Per favorire un sonno tranquillo al bambino gli si propinava un preparato basato sul papavero da oppio (Papaver somniferum) che un tempo cresceva spontaneo in questi campi o coltivato negli orti, oggi non più.
Veniamo allo stramonio in dialetto tutumùojii: esso cresce un po’ dappertutto nei luoghi selvatici e incolti. É ritenuto velenoso in quanto può risultare nocivo alla salute perchè contiene diversi alcaloidi come l’atropina, ioscina, scopolamina ed altri; sostanze che andrebbero somministrate, se e quando, in dosi prestabilite sotto stretto controllo medico. Difatti è una droga e come tale può dare vertigini e disturbi visivi. Veniva somministrata in decotto, infuso o tintura quale rimedio per l’asma, le tossi nervose, la tosse canina, l’incontinenza urinaria notturna, le nevralgie, la difficoltà di respirazione.
Nei tempi andati le fattucchiere, i guaritori fai da te, gli erboristi ante litteram usavano le foglie e i semi dello stramonio. Poche gocce erano sufficienti. Oggi ne è proibito l’utilizzo. Anche perchè un uso improprio potrebbe provocare nel paziente sonnolenza e disturbi anche gravi. I nostri maggiori, quando si trovavano di fronte a una persona intontita un po’ usavano la locuzione: Si magnàte lu tutumùojjǝ? (hai [per caso] mangiato la tutumùojjǝ?).
Attualmente in commercio si trovano prodotti sintetici più sicuri ed efficaci.
Il grande ricercatore-scrittore recentemente scomparso Emiliano Giancristofaro ci informa che […] totemájjein alcuni Comuni dell’Aquilano, soprattutto Pescocostanzo, veniva indicata la rituale pentola di legumi con cui si festeggiava, il primo giorno del mese, l’arrivo di maggio…. Si lessavano assieme sette o nove tipi di legumi… che venivano mangiati e anche sparsi nei campi a scopo propiziatorio…proprio quando le riserve di beni alimentari cominciavano a scarseggiare e si aspettava il nuovo raccolto. Totemàjje indica, appunto, tutte le rimanenze delle provviste invernali di cereali e legumi che perciò venivano anche chiamate, a seconda dei paesi…virtù […].

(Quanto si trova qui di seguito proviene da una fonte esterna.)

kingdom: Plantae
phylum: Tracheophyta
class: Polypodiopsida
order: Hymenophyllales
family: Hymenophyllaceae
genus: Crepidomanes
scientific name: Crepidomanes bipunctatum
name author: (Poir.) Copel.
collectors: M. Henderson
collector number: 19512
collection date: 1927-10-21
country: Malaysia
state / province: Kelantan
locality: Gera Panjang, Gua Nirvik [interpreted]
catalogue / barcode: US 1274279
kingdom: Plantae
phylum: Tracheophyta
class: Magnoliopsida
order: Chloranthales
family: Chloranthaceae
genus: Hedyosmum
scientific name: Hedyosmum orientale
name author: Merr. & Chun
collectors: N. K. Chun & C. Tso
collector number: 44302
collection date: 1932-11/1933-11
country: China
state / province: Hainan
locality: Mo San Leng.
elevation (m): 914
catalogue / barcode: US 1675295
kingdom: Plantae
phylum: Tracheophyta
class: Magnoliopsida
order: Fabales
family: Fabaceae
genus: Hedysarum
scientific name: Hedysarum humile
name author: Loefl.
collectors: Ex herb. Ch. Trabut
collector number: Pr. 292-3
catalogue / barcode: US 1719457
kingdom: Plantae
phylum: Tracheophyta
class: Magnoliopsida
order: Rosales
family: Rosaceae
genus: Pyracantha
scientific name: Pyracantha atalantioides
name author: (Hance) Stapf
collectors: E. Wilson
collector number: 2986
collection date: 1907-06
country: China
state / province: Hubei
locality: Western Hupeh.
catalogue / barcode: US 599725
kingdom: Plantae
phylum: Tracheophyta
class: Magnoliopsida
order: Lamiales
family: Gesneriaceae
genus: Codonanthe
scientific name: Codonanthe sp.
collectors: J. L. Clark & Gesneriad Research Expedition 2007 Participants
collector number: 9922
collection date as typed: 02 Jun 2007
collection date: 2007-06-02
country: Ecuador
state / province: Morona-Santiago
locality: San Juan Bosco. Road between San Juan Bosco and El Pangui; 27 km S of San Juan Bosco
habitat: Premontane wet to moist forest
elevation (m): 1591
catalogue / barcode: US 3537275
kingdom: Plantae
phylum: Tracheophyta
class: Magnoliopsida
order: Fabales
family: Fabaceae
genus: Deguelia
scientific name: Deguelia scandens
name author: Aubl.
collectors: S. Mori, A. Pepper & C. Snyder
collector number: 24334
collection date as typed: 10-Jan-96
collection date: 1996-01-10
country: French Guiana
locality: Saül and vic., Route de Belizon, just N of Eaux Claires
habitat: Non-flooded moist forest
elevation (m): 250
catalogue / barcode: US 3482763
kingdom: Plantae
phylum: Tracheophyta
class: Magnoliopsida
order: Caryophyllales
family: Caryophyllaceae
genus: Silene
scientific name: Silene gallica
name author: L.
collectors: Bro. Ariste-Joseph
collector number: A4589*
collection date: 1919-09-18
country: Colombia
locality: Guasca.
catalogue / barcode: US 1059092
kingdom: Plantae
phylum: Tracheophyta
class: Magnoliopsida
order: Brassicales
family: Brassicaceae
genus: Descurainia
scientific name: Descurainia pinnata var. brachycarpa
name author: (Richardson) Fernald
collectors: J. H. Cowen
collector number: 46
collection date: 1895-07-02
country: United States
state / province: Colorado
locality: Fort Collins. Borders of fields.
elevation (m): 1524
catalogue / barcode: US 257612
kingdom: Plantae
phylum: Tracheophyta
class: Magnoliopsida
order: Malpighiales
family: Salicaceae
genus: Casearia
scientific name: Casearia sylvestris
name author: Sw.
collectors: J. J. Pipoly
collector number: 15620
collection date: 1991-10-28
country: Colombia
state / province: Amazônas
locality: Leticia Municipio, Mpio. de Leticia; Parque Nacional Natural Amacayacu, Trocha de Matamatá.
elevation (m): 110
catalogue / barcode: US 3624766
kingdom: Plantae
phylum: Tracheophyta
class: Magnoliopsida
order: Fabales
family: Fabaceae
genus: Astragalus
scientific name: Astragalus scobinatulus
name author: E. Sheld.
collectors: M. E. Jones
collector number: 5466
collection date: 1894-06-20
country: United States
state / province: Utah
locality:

A Fresagrandinaria quell’antica pietanza era appunto chiamata virté (virtù), una zuppa con rimanenze di ceci, fave, fagioli, cicerchie, grano, lenticchie, mais, verdure e non tutumuòjje che aveva tutt’altro significato come sopra riportato.
Testi consultati:
-AA.VV. – 2011. IPFI – Index Plantarum Florae Italiae, in:
Acta Plantarum – www.actaplantarum.org
-Giancristofaro Emiliano – Totemajje, viaggio nella cultura popolare abruzzese, Rai- sede regionale d’Abruzzo – Rocco Carabba editore, Lanciano, 1978;
-Viola Severino – Piante medicinali e velenose della flora italiana, Edizioni Artistiche Maestretti, Milano - Istituto Geografico De Agostini, Novara, 1973.